With me are Bruce Klein, our Chief Financial Officer and Kim Moore, our Corporate Controller.

From an operating perspective we are very please with this quarters result. Sales were up 16%, operating profit increased 18% and earnings before taxes 13%. We expected similar results in the fourth quarter which Bruce will review in more detail in just a bit. Operating margin of 14.9% was an all hike for the third quarter, and margins for the industrial environmental segment improved to 7.5% compared to 5.8% last year. This was achieved despite CLCA not yet leading its profit target which we had expected.

Unfortunately the EPS comparison this year was a lot tougher, since in 2007 we had a one-time tax credit of $0.08 per share, which makes quarterly comparisons a challenge, even with some of the best operating results we achieved in any other quarter.
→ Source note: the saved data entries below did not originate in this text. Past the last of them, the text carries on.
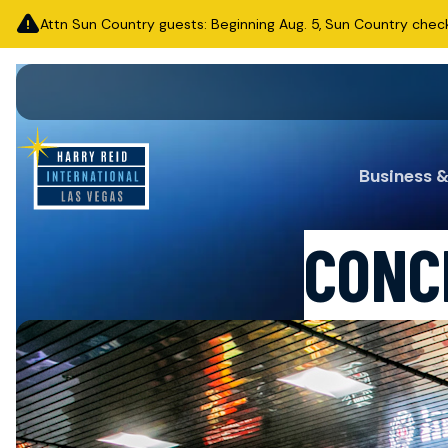
Attn Sun Country guests: Beginning Aug. 5, Sun Country check-i
Business 
CONC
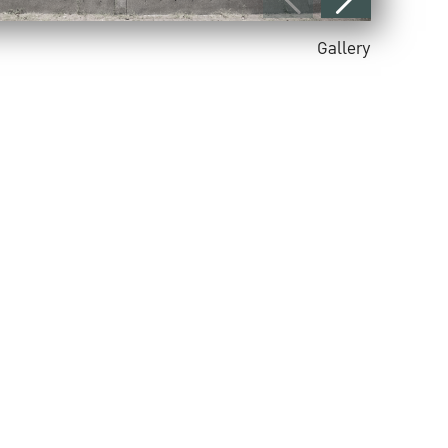
Gallery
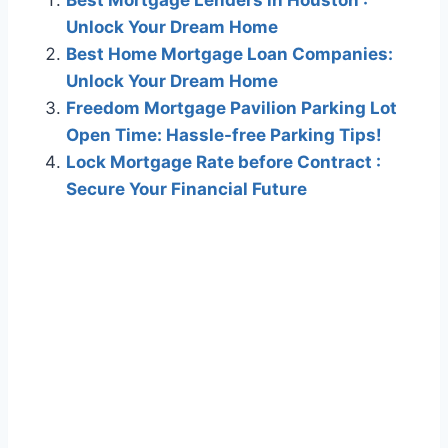
Best Mortgage Lenders in Houston :
Unlock Your Dream Home
Best Home Mortgage Loan Companies:
Unlock Your Dream Home
Freedom Mortgage Pavilion Parking Lot
Open Time: Hassle-free Parking Tips!
Lock Mortgage Rate before Contract :
Secure Your Financial Future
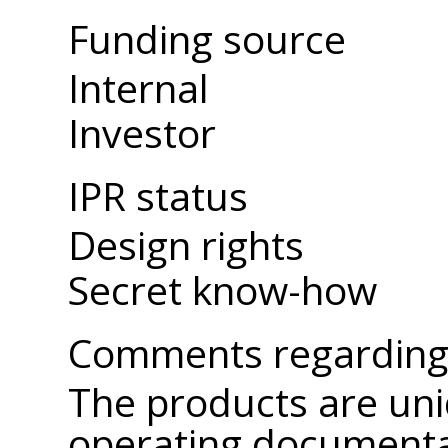
Funding source
Internal
Investor
IPR status
Design rights
Secret know-how
Comments regarding 
The products are uni
operating documenta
In any event, our business has performed well, is evidenced by the numbers I just mentioned and I believe it illustrates our ability to grow in any economic environment. As we have said many times, we served more end used markets than any other filter company and 80% of sales are recurring revenue.

In today’s economic environment, some segments are doing better than others, which are primarily related to the end markets being served. Fortunately, not every market or country is in a recession and some of our businesses are doing very well now and will continue to do so driving our future increased result.
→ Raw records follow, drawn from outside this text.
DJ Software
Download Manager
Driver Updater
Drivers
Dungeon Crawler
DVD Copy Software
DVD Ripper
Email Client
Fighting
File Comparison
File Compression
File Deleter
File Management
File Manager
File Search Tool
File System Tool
We still have the opportunity to increase our operating margins from the record level we generated this quarter with the improvements, which will come from CLC Air or to maintain these margins and invest even more in growth programs, which will result in more top line growth, the bottom line increasing with either alternative.

Our recurring revenue business generates consistent earnings growth and cash flow in good and bad economy. We have significant growth opportunities around the world, in fact more than we’ve ever had as we serve more end used market. Probably, even more important, we have the ability to fund them and the organization to manage them. We believe CLARCOR is stronger than ever. Bruce will now review the financials then I will discuss these opportunities in our outlook for the future.

Bruce Klein

I want to talk about various financial matters this morning, and first address raw material costs. Raw material price increases certainly has impacted in our cost this quarter, as they have had in the first six months of this year as well.
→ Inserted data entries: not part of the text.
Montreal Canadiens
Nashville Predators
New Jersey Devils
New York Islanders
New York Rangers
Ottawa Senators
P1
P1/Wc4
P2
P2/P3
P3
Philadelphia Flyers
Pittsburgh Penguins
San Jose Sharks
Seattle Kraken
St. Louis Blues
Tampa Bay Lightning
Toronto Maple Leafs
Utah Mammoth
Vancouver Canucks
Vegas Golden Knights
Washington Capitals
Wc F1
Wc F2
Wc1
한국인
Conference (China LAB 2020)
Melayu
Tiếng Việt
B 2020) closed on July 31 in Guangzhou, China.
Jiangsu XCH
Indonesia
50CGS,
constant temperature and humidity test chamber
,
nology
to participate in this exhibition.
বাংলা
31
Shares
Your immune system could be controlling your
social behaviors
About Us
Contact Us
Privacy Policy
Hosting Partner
Even though we have softening, recently in oil and certain commodity prices, this has not affected our material purchasing cost as you had. So, we expect this to change at least price decreases hold. For the year-to-date compared to our cost at beginning of the year, purchase prices for raw materials have increased by over $10 million. That is to say our cost of sales would have been more than $10 million less, than it was if raw material cost will stay the same throughout the year.

In fact that our gross margins have actually increased from last year is really due to three factors; first we acquired Peco at beginning of the fiscal year and its gross margins were higher than CLARCOR’s were last year. Second, we have converted sales flow and attached it to most, but not all of our raw material cost increases.